# Passage shown:
Start of Block

That might be an unthinkable proposal, given that Americans ate an estimated 1.45 billion wings during the Superbowl last Sunday—and that as a culture, we’re not inclined to ask many questions about how our food arrives at our plates. “Industrial animal production operates and maybe even depends on a distance between the consumer and the realities and violence of industrial animal production,” says Adam Sheingate, a professor of political science at Johns Hopkins University who studies food and agriculture policy. “Most people really prefer not to know how their food is produced.” Still, he points out, when disease risks from food become clear, other nations respond rapidly—such as when the UK changed cattle-farming practices after Creutzfeldt–Jakob disease, the human variant of bovine spongiform encephalopathy, or “mad cow disease,” killed 178 people in the mid-1990s.
“This is not to say we get rid of poultry,” says Andrew deCoriolis, executive director of Farm Forward, a nonprofit that works to improve farm animal welfare. “It's to say: We have to understand what are the factors that are the biggest risk drivers, and perhaps legislate changes to them. That could be moving farms out of flyways, it could be reducing the number of barns on a particular location, it could be reducing animal density within the barns.” Dreadful though it is, it’s possible to construe the current outbreak as an opportunity to begin gathering big data about what makes poultry production so vulnerable. Precisely because the disease has spread so widely, data could reveal patterns that haven’t been visible before—whether affected farms use certain feed or water systems, for instance, or buy just-hatched birds from specific breeding lines, or are sited in particular landscape features or lie under the migration routes of identifiable birds. “There isn't a lot of research to show what are absolute best practices, because viruses are stochastic—you don't know exactly when you're going to get an introduction,” says Meghan Davis, a veterinarian and epidemiologist and associate professor at the Johns Hopkins Bloomberg School of Public Health.

End of Block

# Activities:
(a) In the passage on disease risk in poultry farming, render this sentence in Spanish: "Dreadful though it is, it’s possible to construe the current outbreak as an opportunity to begin gathering big data about what makes poultry production so vulnerable."
(b) Write the next few sentences of the passage on disease risk in poultry farming, picking up right after its final sentence.

# Material supplied:
Start of Block

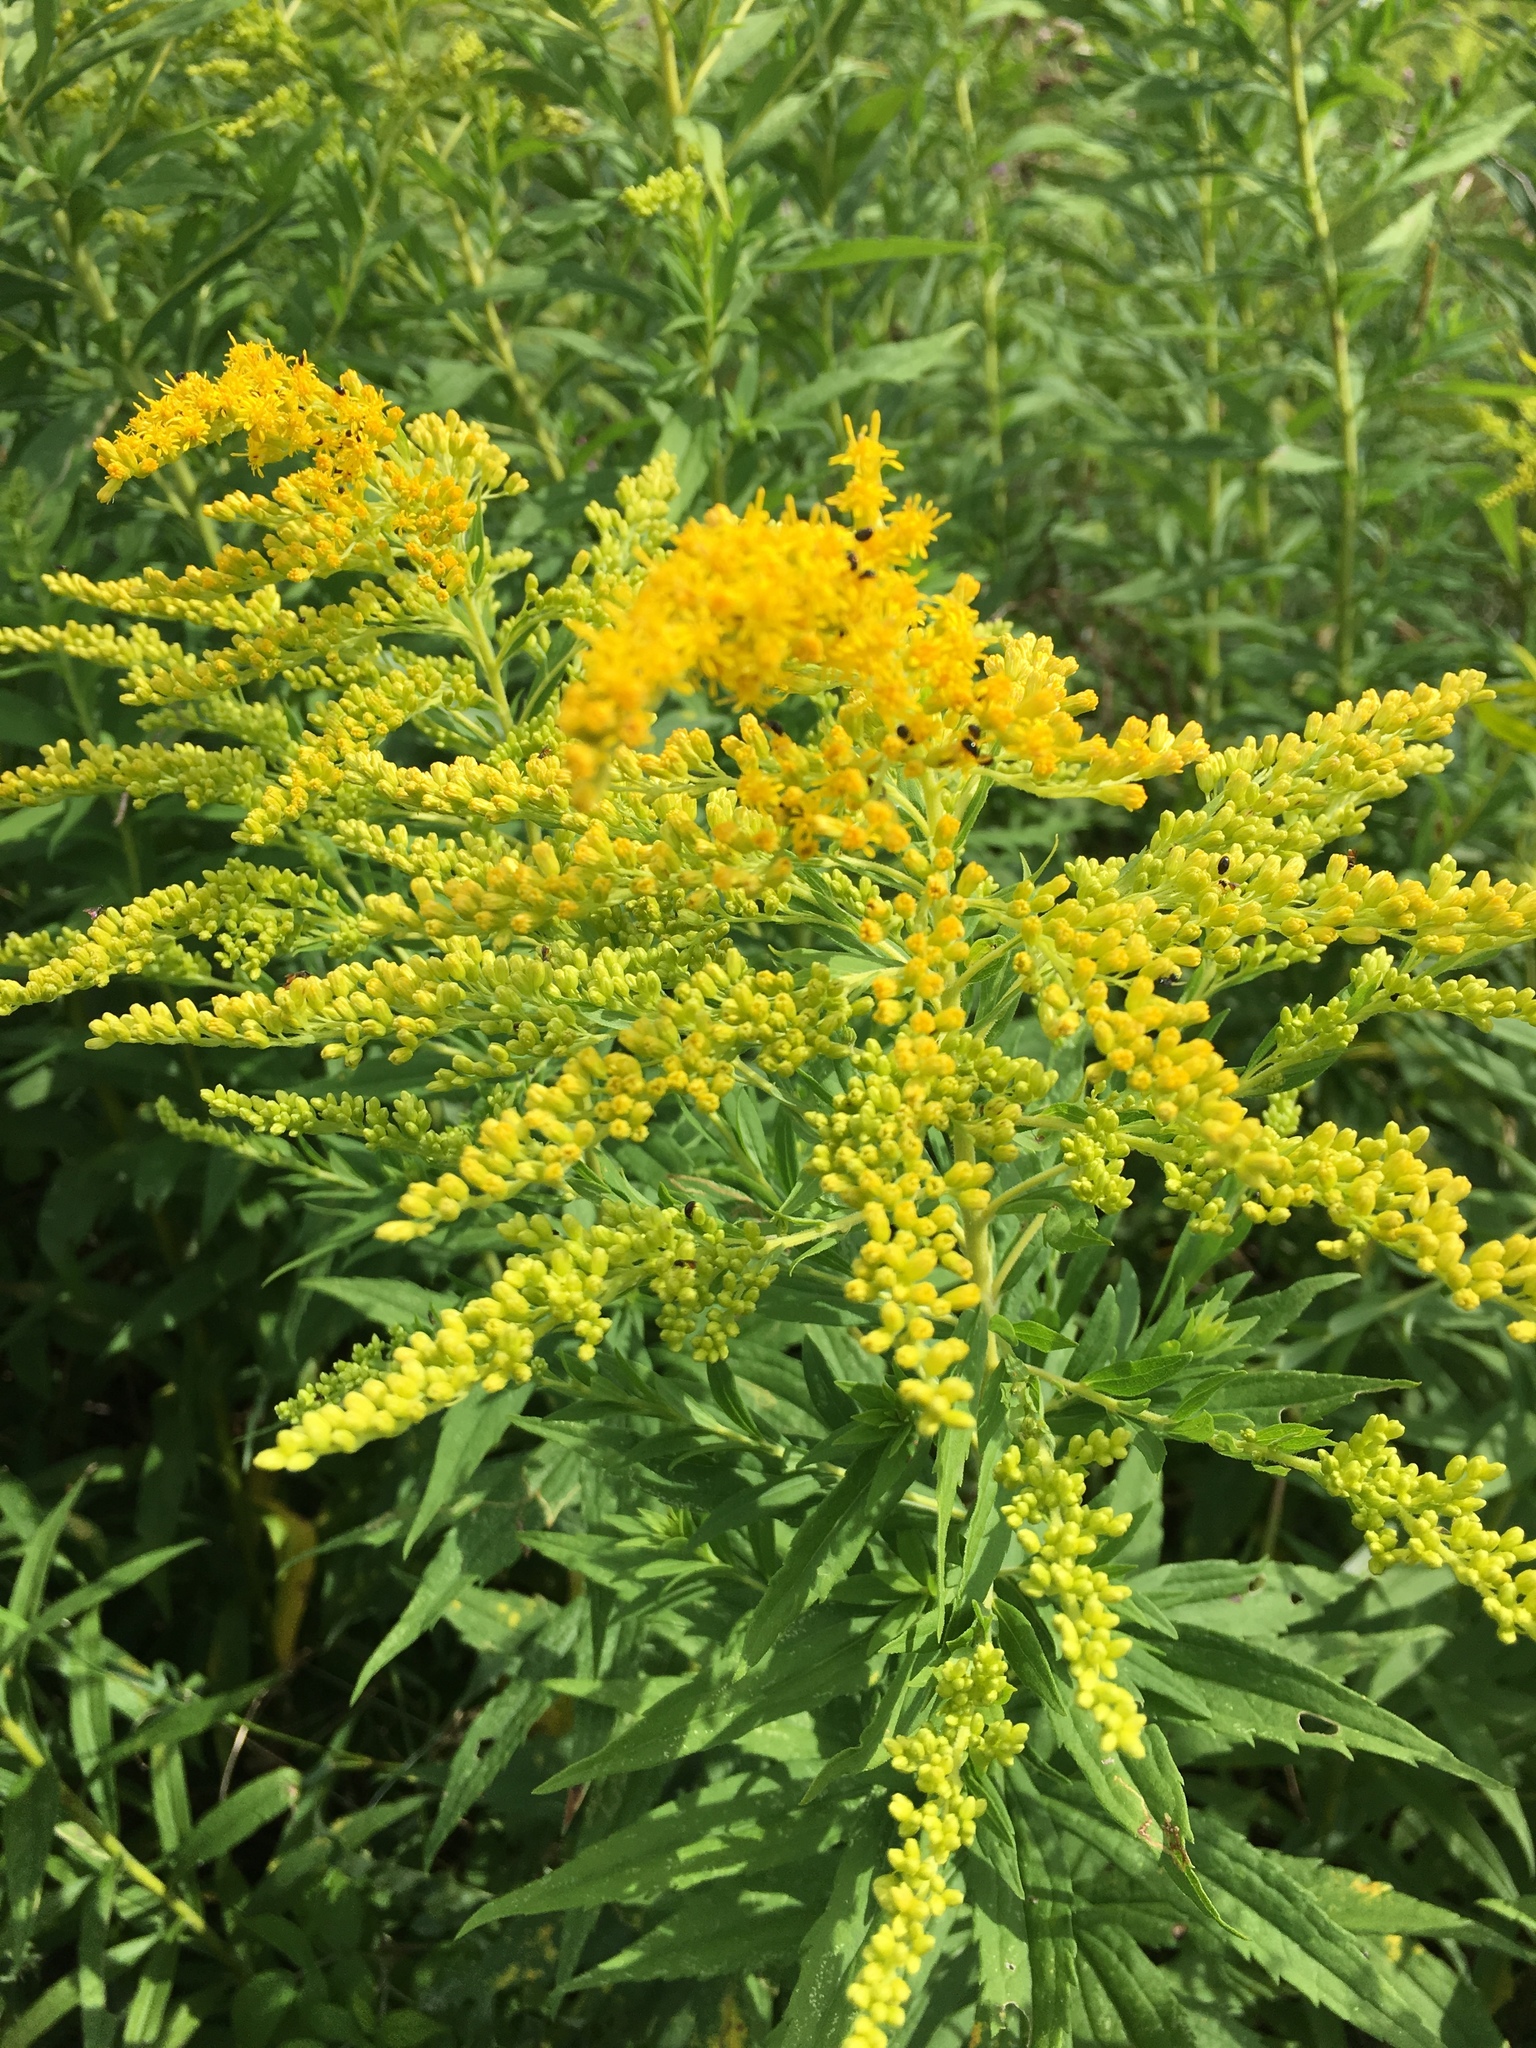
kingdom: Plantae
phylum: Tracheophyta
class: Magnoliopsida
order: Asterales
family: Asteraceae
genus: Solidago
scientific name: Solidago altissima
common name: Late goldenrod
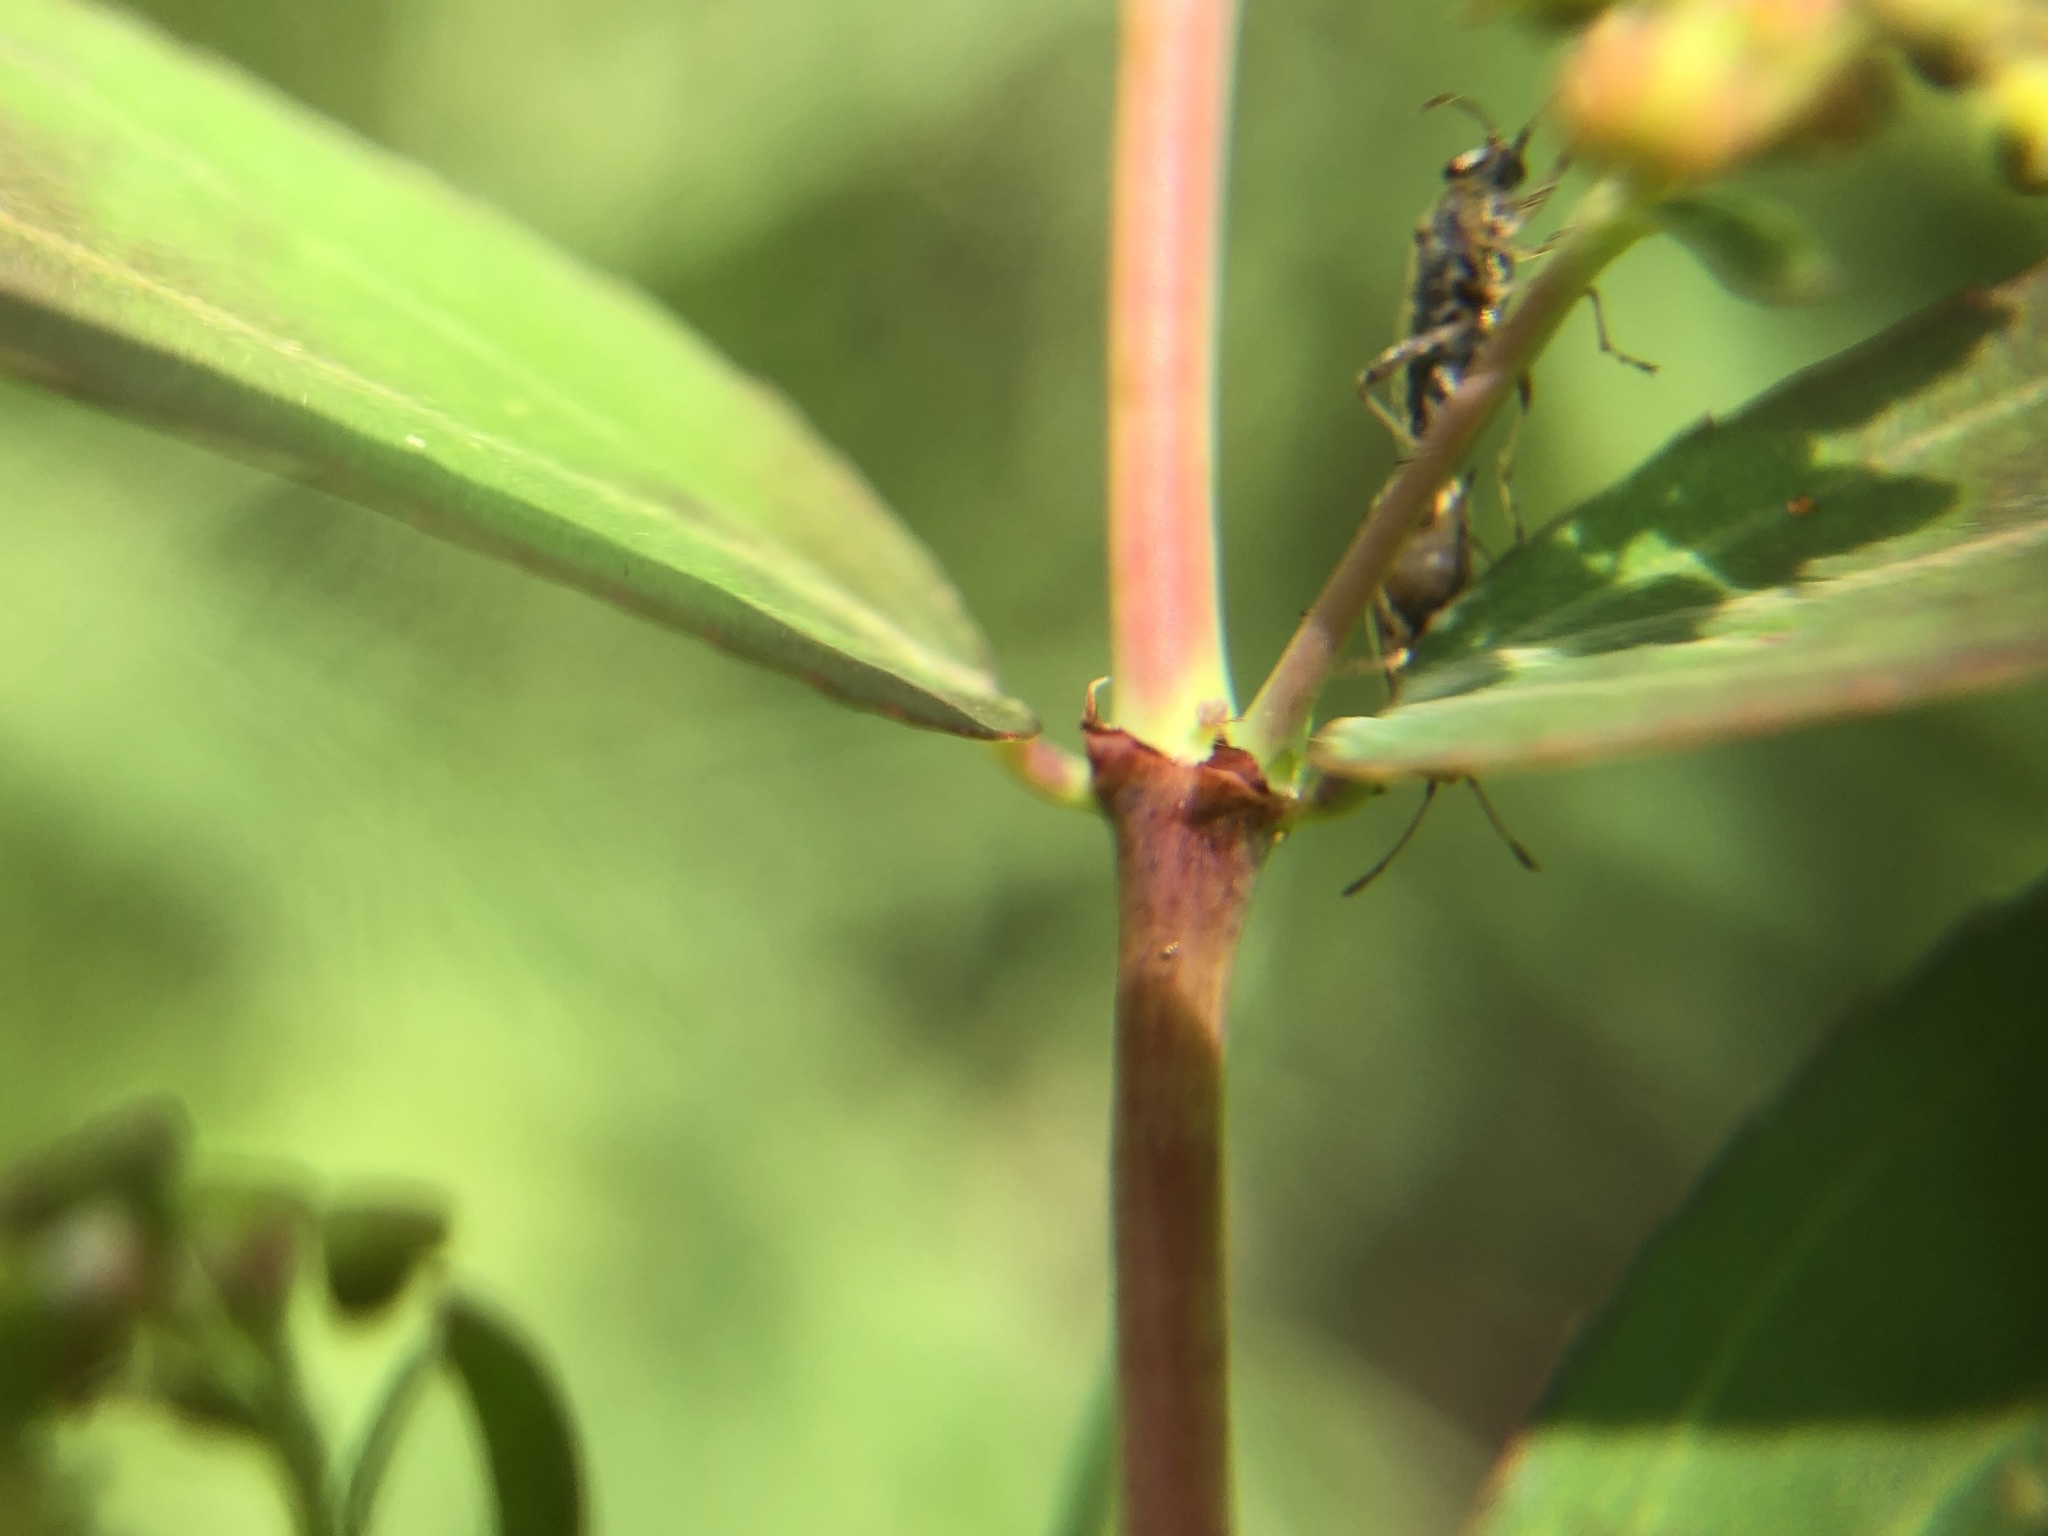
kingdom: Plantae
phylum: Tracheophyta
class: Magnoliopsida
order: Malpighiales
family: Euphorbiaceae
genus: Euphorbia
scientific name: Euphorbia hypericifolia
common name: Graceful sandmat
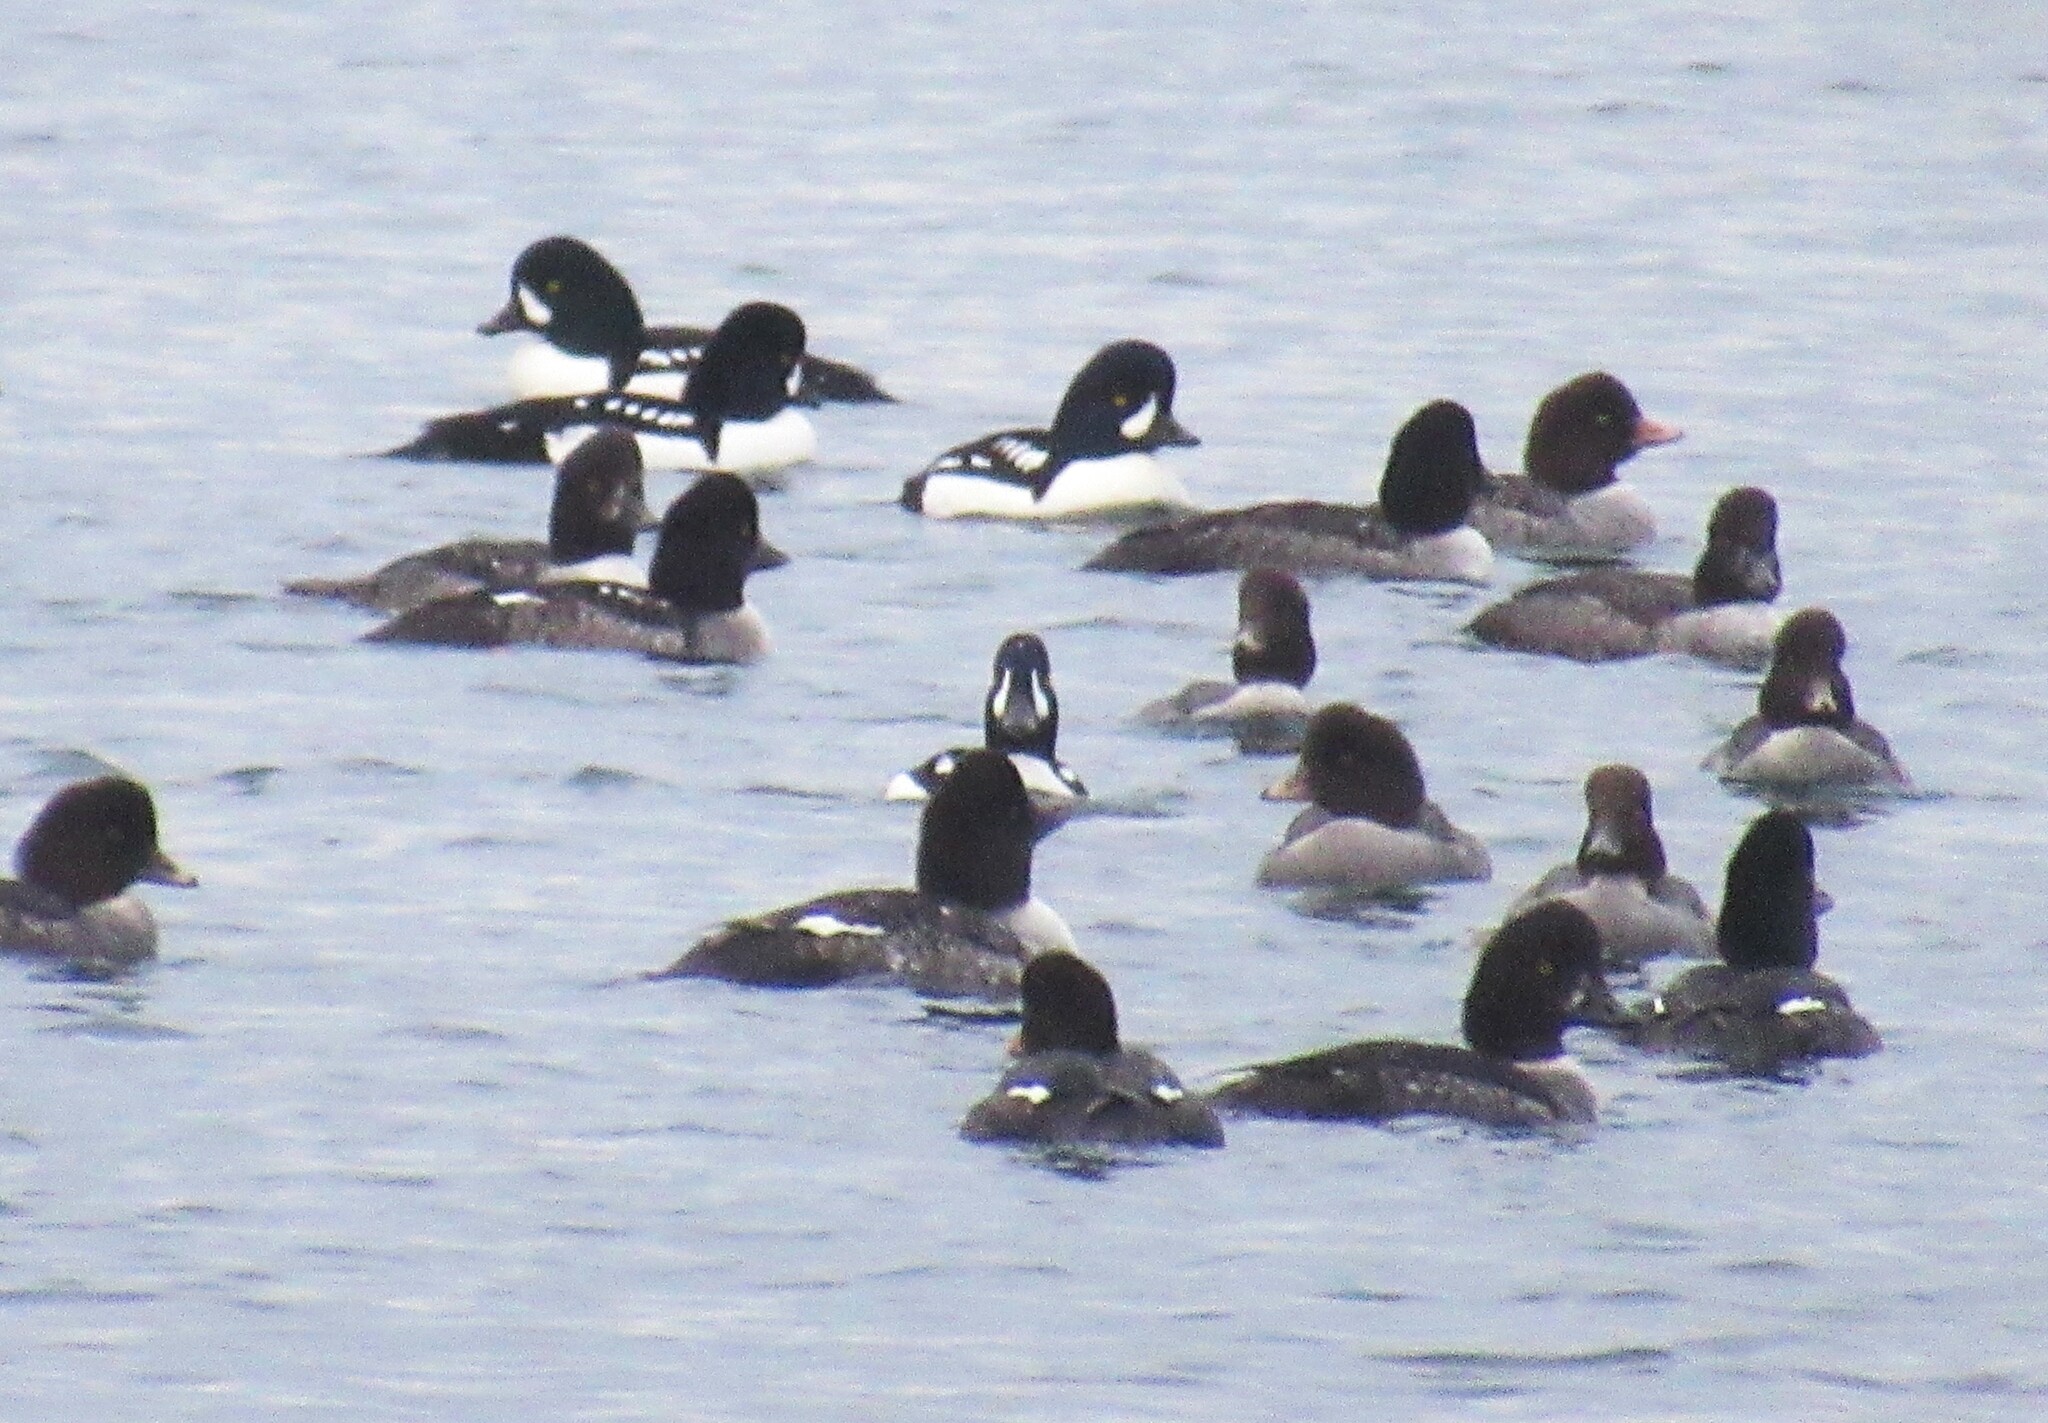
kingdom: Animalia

End of Block

# Answer section:
(a) Por terrible que sea, es posible interpretar el brote actual como una oportunidad para empezar a recopilar grandes volúmenes de datos sobre lo que hace que la producción avícola sea tan vulnerable.

(b)
After the 2015 outbreak, which up to that point was the worst poultry producers could imagine, the industry focused on identifying the human networks that made its farms vulnerable. Companies tried to control how visitors might unknowingly expose them to the virus: through sharing housing with workers from another property, or driving a truck from an infected farm onto a clean one, or carrying mail or even a cell phone that might have been contaminated. The extraordinary expansion of H5N1 flu into wild birds now may mean that producers also have to think about how the environment itself invites exposure. Wetlands attract ducks. Copses shelter raptors that pursue rodents that scavenge spilled grain. It’s an approach that concedes that biosecurity can never be perfect, and that a production system can never fully seal itself off from the world.